Pseudomonas aeruginosa (P. aeruginosa) DK2 is a multidrug-resistant (MDR) gram-negative bacterial pathogen, being observed serious resistance to the 'last-resort' antibiotic, polymyxin B (PB). Combination therapies with adjuvants have emerged as effective strategies to reactivate the antibiotics resisted by MDR bacteria. Herein, we screened a library of approved drugs and found that niclosamide (NIC), an anthelmintic drug, could potentiate the efficacy of PB against MDR P. aeruginosa DK2. Next, a series of novel NIC-derived adjuvants were designed, synthesized, and evaluated the synergistic activity with PB. Among them, the combination of 15 with PB displayed superior elimination of P. aeruginosa DK2 in vitro and in vivo compared with the single administration.
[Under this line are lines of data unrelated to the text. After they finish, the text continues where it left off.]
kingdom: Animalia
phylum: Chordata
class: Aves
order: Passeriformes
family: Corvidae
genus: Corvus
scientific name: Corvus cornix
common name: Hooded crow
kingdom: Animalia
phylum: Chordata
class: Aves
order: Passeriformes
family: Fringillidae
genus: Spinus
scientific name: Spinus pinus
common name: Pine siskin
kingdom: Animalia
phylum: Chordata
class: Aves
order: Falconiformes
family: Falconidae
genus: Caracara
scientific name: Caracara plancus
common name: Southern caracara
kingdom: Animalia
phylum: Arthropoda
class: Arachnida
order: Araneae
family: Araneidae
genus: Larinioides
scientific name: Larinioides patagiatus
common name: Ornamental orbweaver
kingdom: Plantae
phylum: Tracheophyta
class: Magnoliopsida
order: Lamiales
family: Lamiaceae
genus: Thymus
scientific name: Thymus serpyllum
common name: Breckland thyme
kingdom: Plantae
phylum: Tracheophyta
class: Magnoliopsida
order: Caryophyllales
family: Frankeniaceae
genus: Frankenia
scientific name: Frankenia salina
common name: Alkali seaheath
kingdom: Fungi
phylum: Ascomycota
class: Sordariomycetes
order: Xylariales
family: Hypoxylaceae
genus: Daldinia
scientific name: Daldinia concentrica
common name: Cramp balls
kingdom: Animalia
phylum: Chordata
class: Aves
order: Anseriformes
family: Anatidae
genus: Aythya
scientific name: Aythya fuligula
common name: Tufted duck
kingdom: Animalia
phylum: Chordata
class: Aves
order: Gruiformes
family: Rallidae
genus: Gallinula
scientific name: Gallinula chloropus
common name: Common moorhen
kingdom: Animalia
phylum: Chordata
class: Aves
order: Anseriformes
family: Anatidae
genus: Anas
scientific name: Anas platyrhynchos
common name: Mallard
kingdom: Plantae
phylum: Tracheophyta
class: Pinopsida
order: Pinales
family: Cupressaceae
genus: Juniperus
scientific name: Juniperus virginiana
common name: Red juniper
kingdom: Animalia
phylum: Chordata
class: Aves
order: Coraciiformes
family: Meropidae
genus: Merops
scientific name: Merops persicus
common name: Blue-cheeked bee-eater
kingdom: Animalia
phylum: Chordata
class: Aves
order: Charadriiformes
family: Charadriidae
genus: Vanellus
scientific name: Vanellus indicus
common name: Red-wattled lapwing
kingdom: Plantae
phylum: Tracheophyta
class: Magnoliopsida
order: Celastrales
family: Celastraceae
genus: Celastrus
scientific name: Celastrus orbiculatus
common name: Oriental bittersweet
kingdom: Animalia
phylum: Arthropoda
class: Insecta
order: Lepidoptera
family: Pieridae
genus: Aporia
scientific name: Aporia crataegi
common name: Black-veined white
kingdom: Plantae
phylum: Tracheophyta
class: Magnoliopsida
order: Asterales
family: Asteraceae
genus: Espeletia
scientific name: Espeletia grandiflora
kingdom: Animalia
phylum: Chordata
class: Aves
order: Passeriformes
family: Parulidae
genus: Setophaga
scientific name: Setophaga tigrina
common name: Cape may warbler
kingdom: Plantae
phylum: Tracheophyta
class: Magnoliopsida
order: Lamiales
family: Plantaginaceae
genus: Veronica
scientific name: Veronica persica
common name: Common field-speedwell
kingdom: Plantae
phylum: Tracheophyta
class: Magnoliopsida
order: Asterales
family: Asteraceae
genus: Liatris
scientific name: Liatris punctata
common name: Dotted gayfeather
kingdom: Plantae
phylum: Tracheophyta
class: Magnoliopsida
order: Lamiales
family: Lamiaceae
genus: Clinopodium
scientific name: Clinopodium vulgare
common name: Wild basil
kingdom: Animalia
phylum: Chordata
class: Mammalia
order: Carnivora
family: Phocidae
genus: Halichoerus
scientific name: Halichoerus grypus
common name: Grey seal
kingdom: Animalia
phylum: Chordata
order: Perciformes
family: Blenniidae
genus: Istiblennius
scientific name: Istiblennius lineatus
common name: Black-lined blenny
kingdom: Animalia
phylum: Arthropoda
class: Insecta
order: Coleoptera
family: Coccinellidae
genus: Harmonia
Moreover, this combination decelerated PB-resistance progress in DK2, along with lower potential toxicity. Overall, this study provides a strategy for development antibiotic adjuvants to potentiate PB against MDR P. aeruginosa infections. (C) 2022 Elsevier Masson SAS. All rights reserved.

Automated summary

This study screened a library of drugs and found that the anthelmintic drug niclosamide (NIC) could enhance the efficacy of polymyxin B (PB) against multidrug-resistant Pseudomonas aeruginosa. Novel NIC-derived adjuvants were designed and synthesized, and one of them (adjuvant 15) exhibited synergistic activity with PB, effectively eliminating P. aeruginosa DK2 and slowing down the development of PB resistance.